Jean-Pierre Chauffour, économiste principal pour la région Mena à la Banque mondiale: «Dans un schéma de régime de change fixe, les réserves en devises fluctuent en fonction de l’équilibre épargne-investissement» (Ph. L’Economiste)
Avec plus de 251 milliards de dirhams de réserves de changes, le Maroc dispose d’un matelas assez confortable. Le choc pétrolier de 2014-2015 s’est apparenté à un choc positif des termes de l’échange, selon Jean-Pierre Chauffour, économiste principal pour la région Mena à la Banque mondiale. «Les déficits de la balance des paiements ne sont pas principalement liés à l’ouverture du pays mais à la gestion macroéconomique des finances publiques et de la monnaie», assure-t-il.
- L’Economiste: Les réserves de changes sont à plus de 7 mois d’importation. Comment interpréter cette embellie?
- Jean-Pierre Chauffour: L’amélioration des réserves de changes reflète celle de la balance des paiements, qui elle-même traduit l’amélioration des finances publiques. Toutes choses égales par ailleurs, la réduction du déficit budgétaire de l’Etat de 7,4% du PIB en 2012 à 3,5% du PIB (prévisions pour 2016) a contribué à diminuer le déséquilibre épargne-investissement du pays; c’est-à- dire le déséquilibre du compte courant de la balance des paiements. Au cours de la période 2013-2015, les exportations de biens et services ont crû au rythme annuel de 5,2% alors que les importations régressaient de 3,7%. Il en a découlé une nette amélioration du taux de couverture des importations et un rééquilibrage de la balance commerciale.
Le niveau des réserves de changes est ainsi le thermomètre de la gestion macroéconomique du pays. Que les déficits budgétaires se creusent, comme pendant la période 2009-2012, et ce sont les déficits extérieurs (commercial et du compte courant) qui prennent la même direction. Qu’ils s’améliorent, comme depuis 2013, et les comptes extérieurs retrouvent des couleurs.

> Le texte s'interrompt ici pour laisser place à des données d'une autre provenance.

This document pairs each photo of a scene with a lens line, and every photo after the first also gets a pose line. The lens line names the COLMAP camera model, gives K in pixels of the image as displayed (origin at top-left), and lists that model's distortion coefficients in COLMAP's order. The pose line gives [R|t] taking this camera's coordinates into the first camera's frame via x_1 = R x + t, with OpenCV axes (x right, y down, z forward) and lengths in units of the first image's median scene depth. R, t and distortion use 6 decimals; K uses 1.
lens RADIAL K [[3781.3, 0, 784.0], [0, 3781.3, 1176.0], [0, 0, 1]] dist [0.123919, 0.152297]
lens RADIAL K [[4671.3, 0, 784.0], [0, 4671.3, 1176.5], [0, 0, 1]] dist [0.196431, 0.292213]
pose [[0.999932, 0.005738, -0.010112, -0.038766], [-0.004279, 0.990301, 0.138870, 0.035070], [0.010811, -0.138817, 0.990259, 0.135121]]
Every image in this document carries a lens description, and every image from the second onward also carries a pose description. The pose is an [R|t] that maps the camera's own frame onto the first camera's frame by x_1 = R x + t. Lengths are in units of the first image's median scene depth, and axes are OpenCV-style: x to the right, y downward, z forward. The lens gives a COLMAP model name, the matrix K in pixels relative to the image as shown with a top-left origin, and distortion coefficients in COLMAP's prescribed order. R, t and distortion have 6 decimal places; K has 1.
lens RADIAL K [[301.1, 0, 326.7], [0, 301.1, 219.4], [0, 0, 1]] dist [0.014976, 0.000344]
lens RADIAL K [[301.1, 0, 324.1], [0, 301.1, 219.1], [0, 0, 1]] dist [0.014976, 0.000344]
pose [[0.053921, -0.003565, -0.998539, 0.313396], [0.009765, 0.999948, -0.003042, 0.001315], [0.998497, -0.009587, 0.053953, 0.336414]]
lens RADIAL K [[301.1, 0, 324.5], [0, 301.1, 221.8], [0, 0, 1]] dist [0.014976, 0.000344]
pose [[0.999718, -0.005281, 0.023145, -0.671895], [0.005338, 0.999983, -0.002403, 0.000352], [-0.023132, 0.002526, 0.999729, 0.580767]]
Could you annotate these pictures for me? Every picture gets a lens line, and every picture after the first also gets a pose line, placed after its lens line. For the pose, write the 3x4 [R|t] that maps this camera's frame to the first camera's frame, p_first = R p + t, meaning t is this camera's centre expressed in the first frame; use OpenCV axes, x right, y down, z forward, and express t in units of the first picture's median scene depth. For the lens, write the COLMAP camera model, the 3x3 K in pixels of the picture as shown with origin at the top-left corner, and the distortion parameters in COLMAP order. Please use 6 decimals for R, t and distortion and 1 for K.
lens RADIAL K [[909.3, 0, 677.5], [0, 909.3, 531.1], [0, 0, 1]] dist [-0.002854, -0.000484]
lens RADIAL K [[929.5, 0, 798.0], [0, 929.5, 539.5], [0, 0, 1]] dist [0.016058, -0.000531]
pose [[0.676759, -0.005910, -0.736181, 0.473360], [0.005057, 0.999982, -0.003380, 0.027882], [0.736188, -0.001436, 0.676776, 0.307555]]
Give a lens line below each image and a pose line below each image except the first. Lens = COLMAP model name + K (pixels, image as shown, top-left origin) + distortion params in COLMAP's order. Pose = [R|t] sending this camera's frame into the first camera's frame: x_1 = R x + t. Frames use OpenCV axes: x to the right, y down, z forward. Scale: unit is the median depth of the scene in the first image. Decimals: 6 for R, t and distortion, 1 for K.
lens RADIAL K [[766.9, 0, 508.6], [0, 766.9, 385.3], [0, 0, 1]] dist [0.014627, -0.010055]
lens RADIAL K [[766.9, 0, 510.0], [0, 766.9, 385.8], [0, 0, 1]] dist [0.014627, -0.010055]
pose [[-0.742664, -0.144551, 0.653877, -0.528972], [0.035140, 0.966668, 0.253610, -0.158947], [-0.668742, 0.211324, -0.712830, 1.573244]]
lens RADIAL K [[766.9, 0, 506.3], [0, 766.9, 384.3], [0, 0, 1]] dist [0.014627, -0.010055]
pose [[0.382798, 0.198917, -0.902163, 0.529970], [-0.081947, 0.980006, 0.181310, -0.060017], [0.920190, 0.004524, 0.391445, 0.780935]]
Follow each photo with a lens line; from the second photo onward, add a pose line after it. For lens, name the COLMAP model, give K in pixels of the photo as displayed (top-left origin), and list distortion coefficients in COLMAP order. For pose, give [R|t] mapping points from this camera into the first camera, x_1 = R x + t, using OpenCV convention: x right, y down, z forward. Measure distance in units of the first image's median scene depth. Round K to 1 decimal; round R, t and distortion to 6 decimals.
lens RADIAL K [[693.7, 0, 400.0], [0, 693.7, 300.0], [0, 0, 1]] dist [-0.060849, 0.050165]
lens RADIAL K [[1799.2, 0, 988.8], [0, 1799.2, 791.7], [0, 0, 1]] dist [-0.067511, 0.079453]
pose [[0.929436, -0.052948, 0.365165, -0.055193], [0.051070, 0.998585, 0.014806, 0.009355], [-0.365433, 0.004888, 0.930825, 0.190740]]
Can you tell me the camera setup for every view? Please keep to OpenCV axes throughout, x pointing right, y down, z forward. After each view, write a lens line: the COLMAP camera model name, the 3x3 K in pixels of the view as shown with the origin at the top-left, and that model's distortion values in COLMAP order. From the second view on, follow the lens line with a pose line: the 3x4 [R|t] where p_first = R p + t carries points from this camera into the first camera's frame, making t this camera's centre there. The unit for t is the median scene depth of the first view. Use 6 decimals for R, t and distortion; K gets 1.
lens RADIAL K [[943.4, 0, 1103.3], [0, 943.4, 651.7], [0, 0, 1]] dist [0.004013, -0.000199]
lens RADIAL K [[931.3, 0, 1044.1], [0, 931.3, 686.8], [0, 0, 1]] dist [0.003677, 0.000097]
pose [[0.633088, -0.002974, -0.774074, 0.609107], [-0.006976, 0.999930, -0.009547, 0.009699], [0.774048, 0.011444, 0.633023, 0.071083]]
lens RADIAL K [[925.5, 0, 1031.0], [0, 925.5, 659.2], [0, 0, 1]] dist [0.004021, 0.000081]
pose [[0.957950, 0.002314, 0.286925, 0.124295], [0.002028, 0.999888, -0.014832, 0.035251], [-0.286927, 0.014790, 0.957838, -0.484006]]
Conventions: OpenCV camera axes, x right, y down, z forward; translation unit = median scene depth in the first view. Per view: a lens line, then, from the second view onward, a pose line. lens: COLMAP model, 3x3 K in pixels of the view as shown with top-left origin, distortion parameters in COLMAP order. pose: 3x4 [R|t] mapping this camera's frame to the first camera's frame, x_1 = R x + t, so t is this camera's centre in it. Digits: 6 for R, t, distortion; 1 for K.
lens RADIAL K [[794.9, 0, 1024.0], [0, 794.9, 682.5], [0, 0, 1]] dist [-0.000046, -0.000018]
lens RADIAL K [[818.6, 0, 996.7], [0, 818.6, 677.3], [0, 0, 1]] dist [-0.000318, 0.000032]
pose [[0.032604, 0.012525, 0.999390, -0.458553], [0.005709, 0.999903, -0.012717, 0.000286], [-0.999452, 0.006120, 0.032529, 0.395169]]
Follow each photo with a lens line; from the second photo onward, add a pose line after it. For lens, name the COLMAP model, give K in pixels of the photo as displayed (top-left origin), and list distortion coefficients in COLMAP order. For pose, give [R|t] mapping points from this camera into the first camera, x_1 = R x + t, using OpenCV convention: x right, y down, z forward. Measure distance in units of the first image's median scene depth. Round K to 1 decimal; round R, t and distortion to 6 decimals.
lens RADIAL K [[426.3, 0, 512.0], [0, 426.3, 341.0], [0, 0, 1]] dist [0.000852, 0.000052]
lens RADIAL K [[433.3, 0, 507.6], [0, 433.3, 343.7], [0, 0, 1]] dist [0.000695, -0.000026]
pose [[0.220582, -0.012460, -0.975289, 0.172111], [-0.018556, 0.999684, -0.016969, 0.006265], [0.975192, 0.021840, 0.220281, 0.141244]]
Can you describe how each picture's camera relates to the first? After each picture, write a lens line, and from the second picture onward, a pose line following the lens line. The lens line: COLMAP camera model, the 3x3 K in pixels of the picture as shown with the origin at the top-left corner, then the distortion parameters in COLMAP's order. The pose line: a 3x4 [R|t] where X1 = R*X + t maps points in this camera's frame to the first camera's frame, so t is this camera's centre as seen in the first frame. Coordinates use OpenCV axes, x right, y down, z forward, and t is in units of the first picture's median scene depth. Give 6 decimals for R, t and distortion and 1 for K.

Au passage, le parallélisme dans l’évolution des déficits vient confirmer que les déficits de la balance des paiements ne sont pas principalement liés à l’ouverture du pays, comme cela avait été avancé par de nombreux observateurs au début des années 2010, mais à la gestion des finances publiques et de la monnaie.
- Quel est l’impact de la baisse du cours du pétrole sur les réserves en devises?
- La baisse des cours internationaux des produits pétroliers a sans aucun doute aidé au rétablissement des réserves de changes. Pour le Maroc, le choc pétrolier de 2014-2015 s’est apparenté à un choc positif des termes de l’échange. Là aussi, toutes choses égales par ailleurs, les Marocains et Marocaines ont vu le pouvoir d’achat de leurs exportations s’améliorer en termes d’importations. Ils ont pu ainsi consacrer davantage de leurs revenus à consommer des produits domestiques. Ceci contraste fortement avec la période précédente caractérisée par des cours élevés du pétrole dans un contexte de compensation. Au cours de cette période, le choc négatif des termes de l’échange ne s’était pas traduit par une baisse du pouvoir d’achat des ménages et de leurs importations (en raison de la compensation) mais par une baisse des réserves de changes et un endettement public supplémentaire. La libéralisation du prix des produits pétroliers devrait désormais davantage protéger les réserves de changes des fluctuations des cours internationaux du pétrole.
- La baisse des flux d’IDE et la reprise du cours des matières premières, représentent-elles un danger?
- Vous aurez noté la précaution de langage ci-dessus par rapport à un raisonnement «toutes choses égales par ailleurs». Or s’agissant des réserves de changes, toutes les choses ne sont pas nécessairement égales par ailleurs. Toute politique monétaire et de change fait nécessairement un arbitrage entre volume (les réserves de changes) et prix (le taux de change). Autrement dit, lorsque la Banque centrale fixe le taux de change, les réserves de changes fluctuent en fonction de l’équilibre épargne-investissement du pays. Inversement, la Banque centrale peut décider du niveau de réserves souhaitables et laisser le taux de change trouver son équilibre. Bank Al-Maghrib a initié ces dernières années une réflexion dans ce sens sur l’opportunité d’opérer une transition graduelle vers la flexibilité du régime de change et un passage à une politique dite de «ciblage d’inflation», qui lui permettrait de mieux ancrer les anticipations et de rehausser sa contribution au développement économique. Avec l’ensemble des pré requis réunis pour une transition en douceur, cette réflexion devrait désormais pouvoir se traduire en action.